The Nobel Prize in Literature has been awarded this year to Tanzanian author Abdulrazak Gurnah "for his uncompromising and compassionate penetration of the effects of colonialism and the fate of the refugee," the Swedish Academy announced on Thursday.
Gurnah was born on the island of Zanzibar in 1948, but following the end of British rule in 1963 Gurnah faced persecution due to his Arab ethnicity, and was forced to flee, eventually arriving in Britain as a refugee in the late 1960s.
Living in Britain ever since, he taught at the University of Kent until his retirement.
"We are absolutely delighted that our former lecturer Abdulrazak Gurnah has been awarded the Nobel Prize for literature - truly inspirational!" the university tweeted.
Gurnah's work numbers 10 novels including "Paradise," which was shortlisted for both the Booker and the Whitbread Prize in 1994. The refugee experience and the dislocation that accompanies it is a central theme to much of his work.
The academy cited his "dedication to truth and his aversion to simplification" saying his novels "recoil from stereotypical descriptions and open our gaze to a culturally diversified East Africa unfamiliar to many in other parts of the world."

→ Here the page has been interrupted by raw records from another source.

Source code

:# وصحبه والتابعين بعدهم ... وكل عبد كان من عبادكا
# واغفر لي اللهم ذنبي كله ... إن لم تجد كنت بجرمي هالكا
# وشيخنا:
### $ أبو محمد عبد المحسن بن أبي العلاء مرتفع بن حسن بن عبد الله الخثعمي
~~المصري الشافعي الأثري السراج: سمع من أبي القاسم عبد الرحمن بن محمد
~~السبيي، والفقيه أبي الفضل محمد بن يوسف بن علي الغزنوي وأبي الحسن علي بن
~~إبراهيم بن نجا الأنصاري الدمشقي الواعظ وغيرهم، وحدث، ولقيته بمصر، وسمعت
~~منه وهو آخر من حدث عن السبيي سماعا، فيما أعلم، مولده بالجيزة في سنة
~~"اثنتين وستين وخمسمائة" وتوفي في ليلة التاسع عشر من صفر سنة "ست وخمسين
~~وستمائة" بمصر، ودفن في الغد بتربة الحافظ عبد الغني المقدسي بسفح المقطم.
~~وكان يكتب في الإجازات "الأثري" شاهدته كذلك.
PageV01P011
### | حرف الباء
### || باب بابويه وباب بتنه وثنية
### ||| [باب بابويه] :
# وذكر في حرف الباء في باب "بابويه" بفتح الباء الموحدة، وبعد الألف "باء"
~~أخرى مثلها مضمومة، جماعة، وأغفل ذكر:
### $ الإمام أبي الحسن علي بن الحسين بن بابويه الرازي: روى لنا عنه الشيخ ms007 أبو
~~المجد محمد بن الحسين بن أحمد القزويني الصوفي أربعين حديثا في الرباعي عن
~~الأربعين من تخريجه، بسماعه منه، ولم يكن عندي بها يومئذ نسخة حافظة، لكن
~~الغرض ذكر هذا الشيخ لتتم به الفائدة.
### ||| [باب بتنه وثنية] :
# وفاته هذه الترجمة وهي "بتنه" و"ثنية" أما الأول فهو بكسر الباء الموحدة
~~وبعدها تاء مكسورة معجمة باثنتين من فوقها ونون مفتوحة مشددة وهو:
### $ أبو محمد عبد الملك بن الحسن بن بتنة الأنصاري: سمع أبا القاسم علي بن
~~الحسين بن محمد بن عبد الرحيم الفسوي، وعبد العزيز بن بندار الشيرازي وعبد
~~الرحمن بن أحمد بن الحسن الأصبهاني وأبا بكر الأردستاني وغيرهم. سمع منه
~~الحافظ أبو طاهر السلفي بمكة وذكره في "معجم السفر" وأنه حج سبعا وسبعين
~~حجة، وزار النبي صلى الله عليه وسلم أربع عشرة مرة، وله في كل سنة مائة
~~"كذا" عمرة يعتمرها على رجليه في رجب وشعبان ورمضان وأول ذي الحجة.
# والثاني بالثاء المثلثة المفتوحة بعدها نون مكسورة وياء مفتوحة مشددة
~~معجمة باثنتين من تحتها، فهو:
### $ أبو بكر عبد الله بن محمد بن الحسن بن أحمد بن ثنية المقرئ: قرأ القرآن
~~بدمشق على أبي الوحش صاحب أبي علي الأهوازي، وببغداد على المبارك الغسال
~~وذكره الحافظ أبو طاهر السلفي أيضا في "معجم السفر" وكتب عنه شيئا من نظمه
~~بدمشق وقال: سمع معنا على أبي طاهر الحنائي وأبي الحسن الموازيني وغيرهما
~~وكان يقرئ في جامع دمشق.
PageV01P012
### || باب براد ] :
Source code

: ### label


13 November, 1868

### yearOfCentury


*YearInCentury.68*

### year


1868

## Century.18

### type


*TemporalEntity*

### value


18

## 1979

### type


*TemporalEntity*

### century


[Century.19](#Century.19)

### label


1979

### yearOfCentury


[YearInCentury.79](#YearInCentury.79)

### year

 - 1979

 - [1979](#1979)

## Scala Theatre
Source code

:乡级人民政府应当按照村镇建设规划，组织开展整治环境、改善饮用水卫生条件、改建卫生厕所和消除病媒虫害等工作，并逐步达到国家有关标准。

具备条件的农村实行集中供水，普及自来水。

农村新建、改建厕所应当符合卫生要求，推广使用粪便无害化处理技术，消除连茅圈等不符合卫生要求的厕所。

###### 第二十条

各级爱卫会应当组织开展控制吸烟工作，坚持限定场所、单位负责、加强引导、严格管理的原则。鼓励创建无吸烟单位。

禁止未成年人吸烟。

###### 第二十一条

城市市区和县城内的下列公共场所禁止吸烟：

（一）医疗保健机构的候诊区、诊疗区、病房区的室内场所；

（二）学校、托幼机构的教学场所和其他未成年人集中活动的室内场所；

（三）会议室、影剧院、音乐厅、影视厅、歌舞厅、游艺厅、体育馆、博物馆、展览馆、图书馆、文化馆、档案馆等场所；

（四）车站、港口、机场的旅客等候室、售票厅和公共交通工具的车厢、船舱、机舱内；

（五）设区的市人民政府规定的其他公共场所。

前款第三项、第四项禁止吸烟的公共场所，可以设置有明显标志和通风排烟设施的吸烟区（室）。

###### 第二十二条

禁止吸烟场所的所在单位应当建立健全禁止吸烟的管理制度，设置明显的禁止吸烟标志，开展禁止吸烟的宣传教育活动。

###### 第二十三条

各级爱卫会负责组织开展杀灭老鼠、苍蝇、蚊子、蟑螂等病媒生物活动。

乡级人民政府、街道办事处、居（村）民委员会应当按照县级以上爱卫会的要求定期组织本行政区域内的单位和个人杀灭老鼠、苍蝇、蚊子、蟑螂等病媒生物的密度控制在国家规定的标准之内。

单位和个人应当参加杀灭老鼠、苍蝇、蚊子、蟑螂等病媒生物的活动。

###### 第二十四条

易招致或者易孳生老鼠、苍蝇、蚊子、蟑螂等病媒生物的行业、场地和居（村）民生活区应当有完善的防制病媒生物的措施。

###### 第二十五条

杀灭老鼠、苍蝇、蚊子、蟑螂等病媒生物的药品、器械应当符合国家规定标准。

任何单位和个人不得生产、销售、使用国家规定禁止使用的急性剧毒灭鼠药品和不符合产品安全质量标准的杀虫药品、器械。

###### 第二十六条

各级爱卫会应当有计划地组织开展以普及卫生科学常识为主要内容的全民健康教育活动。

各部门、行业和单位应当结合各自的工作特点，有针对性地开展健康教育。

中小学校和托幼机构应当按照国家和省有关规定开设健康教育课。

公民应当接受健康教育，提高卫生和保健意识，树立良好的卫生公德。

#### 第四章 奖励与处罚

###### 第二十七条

The Nobel Prize for Literature is the world's most prestigious literary award and comes with 10 million Swedish kronor (about 1.1 million dollars) prize money.
The academy's choices have in the past been criticized for being Eurocentric, lacking diversity and for having a political agenda.
Gurnah is only the sixth African Nobel literature laureate, joining the likes of Albert Camus, Wole Soyinka and J.M. Coetzee.
Last year, the American poet Louise Gluck was awarded the literature prize, one of just 16 women to receive it since 1901.